That is why next week's threatened revolt by Labour MPs against the Higher Education Bill is misguided and unjustified. The principle of the Government's reform is sound, but the case simply has not been made, either to MPs or to the general public. The rebels claim to be defending two linked ideals: equality and free education. As for equality, how can it be justified that pounds 8bn a year of public money should be spent on a minority of the population which is overwhelmingly the richest and most privileged part? The invocation of the ideal of free education - bracketed by Tony Benn with a free health service - is a simple category error. Free education is egalitarian to the extent that it is universal: higher education by definition is not, it is elitist. The argument that access to university is theoretically open to everyone, on the basis of ability, is precisely the bogus notion of equality of opportunity which, in other contexts, Mr Benn would deride.

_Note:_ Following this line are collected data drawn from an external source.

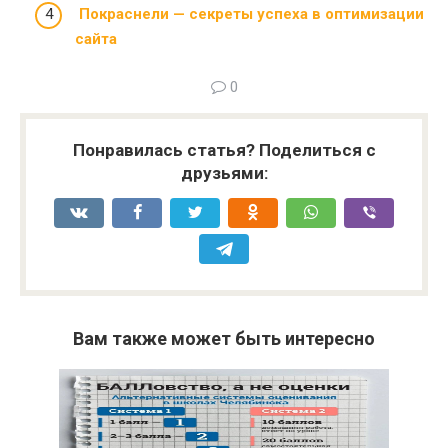
Покраснели — секреты успеха в оптимизации
сайта
0
Понравилась статья? Поделиться с
друзьями:
Вам также может быть интересно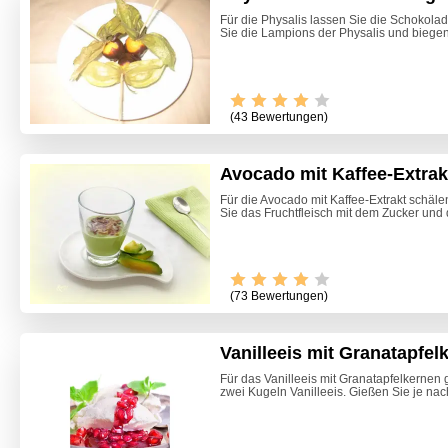
Für die Physalis lassen Sie die Schokol
Sie die Lampions der Physalis und biegen 
(43 Bewertungen)
Avocado mit Kaffee-Extrak
Für die Avocado mit Kaffee-Extrakt schäl
Sie das Fruchtfleisch mit dem Zucker und
Video -
(73 Bewertungen)
Vanilleeis mit Granatapfel
Für das Vanilleeis mit Granatapfelkernen 
zwei Kugeln Vanilleeis. Gießen Sie je na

That said, the Government's proposals are flawed and incoherent - but only because they depart from the foregoing principles. In order to reduce the cost of the proposals of the Dearing Committee, the Government made two changes. Dearing recommended that a flat-rate grant to cover living expenses should continue to be paid to all students, to be topped up with loans. The Government decided to abolish grants - half this year and the rest next - and put the whole burden on to loans. That was sensible. But the Government also decided to require tuition fees to be paid up-front, with an exemption for students whose parents have low incomes, instead of also being loaded on to loans. Roughly one third will have to pay the full pounds 1,000 a year; one third will pay less on a sliding scale; and one third will be exempt. This means students will continue to be means-tested on the basis of their parents' income, which is wrong in principle. At 18, people should not be forced to rely on parental support, which in some cases may not be forthcoming. Students should only be means-tested on the basis of their own future income, through the loan scheme.
The Labour rebels are missing the point, then, and comparisons with last year's rebellion over cuts in lone parent benefit are an insult to lone parents. But the Government should have had the courage of its convictions and ensured that the cost of expanding higher education is met by those who benefit from it - and not by the parents of those who might.